Blue Earth native Janie Hanson, who has extensive experience working in both the arts and the energy and financial sectors, will fill the role on a temporary basis as the organization works to implement a strategic plan.
Twin Rivers Council for the Arts has a 14-year history of serving members and affiliates across the region. It is the organization responsible for the popular CityArt Walking Sculpture Tour, and contracted with artist Guido van Helten on the Ardent Mills silo project, which is scheduled to be completed this summer.
TRCA Board President Shannon Sinning said that, even though it may seem like a tough time to have a change in leadership, in actuality it is the best time. The job description and mission are both in periods of flux, and Sinning said Hanson’s vast and unique experience positions her perfectly to usher the organization into what it hopes to become.
Just what that is, however, remains a work in progress.
“Check back in a few weeks,” she said.
Sinning said the art world in general, and TRCA in particular, will be going through some changes.
“All of the art world will have to change,” he said. “The way you do business in the art world will have to change. I honestly think Janie is the perfect person to take us through that.”
Her title will carry the “interim” tag, and that’s likely how it will stay. Hanson said she’s not sure how long she’ll stay with TRCA, but for now says she’s not interested in taking the job permanently.

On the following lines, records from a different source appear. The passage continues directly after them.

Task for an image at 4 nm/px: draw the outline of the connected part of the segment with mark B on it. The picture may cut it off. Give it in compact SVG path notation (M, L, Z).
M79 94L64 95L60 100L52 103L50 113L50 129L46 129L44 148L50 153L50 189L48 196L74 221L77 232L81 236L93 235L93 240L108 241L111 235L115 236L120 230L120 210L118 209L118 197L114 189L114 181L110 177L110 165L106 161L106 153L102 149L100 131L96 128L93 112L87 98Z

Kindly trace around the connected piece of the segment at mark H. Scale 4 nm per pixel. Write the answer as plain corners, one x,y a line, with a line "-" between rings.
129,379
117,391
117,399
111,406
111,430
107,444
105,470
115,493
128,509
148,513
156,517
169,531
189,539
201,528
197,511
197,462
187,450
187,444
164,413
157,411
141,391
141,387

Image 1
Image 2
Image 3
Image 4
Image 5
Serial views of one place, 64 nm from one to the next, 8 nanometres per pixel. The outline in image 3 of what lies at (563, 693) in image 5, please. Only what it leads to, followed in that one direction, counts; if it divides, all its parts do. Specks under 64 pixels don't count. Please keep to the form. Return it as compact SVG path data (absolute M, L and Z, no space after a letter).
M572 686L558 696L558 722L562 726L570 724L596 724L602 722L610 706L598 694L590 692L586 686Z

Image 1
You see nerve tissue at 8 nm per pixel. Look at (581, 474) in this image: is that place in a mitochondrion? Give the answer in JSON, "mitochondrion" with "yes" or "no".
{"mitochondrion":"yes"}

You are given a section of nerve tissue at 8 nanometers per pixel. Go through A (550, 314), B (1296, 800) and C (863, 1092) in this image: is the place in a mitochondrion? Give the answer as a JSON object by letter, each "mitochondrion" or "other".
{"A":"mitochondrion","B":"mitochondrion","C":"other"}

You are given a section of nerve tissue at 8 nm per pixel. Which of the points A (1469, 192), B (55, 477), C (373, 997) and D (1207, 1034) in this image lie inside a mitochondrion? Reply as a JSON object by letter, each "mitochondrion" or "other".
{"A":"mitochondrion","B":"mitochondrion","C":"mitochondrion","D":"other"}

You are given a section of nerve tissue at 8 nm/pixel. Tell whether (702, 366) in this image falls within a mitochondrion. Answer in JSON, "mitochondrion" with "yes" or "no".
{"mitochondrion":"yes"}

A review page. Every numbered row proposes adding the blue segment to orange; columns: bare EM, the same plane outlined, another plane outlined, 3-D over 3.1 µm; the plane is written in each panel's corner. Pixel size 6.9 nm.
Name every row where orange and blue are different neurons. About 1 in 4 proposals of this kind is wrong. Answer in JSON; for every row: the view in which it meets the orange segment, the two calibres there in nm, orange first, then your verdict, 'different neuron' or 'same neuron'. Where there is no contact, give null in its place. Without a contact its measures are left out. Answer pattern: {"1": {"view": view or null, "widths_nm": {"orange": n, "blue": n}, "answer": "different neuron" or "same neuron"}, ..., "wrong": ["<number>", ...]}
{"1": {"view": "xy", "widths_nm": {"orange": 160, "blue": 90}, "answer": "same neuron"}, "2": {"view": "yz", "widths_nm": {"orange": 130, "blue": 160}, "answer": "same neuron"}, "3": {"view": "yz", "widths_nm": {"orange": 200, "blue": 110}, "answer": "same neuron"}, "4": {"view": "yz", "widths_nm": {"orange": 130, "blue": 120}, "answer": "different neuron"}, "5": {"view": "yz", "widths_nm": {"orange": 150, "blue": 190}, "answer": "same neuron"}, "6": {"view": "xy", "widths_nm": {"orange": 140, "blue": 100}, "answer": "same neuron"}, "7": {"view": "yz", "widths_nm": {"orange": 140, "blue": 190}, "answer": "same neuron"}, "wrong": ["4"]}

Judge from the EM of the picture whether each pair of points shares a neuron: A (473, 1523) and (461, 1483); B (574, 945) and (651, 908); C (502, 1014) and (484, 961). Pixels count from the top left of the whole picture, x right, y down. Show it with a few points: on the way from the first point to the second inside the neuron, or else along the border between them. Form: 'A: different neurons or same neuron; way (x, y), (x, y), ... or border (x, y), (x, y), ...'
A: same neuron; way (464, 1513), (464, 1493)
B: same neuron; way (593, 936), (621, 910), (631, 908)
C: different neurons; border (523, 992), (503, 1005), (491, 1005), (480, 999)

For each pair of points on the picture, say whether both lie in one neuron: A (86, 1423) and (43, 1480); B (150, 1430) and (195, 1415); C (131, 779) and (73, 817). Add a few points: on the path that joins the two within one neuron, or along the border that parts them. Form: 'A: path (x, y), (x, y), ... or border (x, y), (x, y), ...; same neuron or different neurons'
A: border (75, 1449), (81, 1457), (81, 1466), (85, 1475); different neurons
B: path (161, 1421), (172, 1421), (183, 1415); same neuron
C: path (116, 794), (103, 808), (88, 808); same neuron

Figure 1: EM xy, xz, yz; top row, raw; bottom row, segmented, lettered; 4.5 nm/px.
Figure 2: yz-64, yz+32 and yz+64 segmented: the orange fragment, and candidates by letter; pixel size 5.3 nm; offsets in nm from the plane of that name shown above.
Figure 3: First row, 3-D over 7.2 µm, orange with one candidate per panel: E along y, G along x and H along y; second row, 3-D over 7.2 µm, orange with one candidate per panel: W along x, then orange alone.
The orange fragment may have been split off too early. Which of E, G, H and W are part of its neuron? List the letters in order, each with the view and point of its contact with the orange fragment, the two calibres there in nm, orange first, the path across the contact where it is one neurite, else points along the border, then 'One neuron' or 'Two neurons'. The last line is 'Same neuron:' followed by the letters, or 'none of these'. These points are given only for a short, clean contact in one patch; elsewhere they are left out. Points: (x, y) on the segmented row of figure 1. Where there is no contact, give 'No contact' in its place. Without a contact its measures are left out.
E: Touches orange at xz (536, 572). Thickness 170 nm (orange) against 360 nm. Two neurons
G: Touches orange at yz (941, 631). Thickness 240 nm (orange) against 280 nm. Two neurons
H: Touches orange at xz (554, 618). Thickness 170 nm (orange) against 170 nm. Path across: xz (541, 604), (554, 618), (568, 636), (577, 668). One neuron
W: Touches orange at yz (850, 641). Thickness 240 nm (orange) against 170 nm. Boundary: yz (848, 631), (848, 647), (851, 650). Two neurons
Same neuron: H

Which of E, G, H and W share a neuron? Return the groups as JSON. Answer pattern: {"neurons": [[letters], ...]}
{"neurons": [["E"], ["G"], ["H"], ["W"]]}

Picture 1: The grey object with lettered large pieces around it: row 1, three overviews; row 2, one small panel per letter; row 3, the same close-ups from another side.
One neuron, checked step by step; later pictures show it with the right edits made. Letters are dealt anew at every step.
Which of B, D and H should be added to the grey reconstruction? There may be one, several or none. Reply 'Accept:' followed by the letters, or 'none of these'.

A native of Blue Earth and graduate of Blue Earth Area High School, Hanson has accumulated a wealth of work and education experience.
She attended the University of Kansas as an art major, but later transferred to Gustavus Adolphus College. She actually graduated with a degree in environmental science.
She worked in the energy sectors in Minneapolis and Des Moines before attending graduate school at Columbia University in New York. She returned to her arts roots when, through a series of business connections, she wound up owning a New York City art gallery.
Even while living in New York, though, she made her way back to Minnesota each fall.
“My roots have always been in rural Minnesota,” she said. “It’s not fall unless I’m home for harvest.”
She’s been living and working in Minnesota lately. She said that, after her mother died unexpectedly in 2013, she returned to Minnesota to help with the family farm. And because commuting between New York and Frost wasn’t realistic (she says she lived so close to Iowa that she could, and often did, walk there to visit friends) Minnesota became home again. She’ll continue to live in Blue Earth while at TRCA.
Previous leadership, she said, set things up nicely for her.
“For a transition like this, we’re really in good shape,” she said. “Noelle has left us a really strong foundation to work from.”
In an email to Twin Rivers affiliates, Lawton thanked everyone and wished the organization well.
“After five years at the helm, this was not an easy decision, but I need to do what is best for myself and my family right now,” she wrote. “Starting May 26, I will begin a new position at ISG as a Marketing and Business Writer. My intention is to stay involved with Twin Rivers at a volunteer level and continue to be an advocate for the creative community in Greater Mankato. Twin Rivers has a strong Board of Directors in place and over the past few weeks has been working on a plan to ease the transition and focus on leadership that will take Twin Rivers into its next iteration.”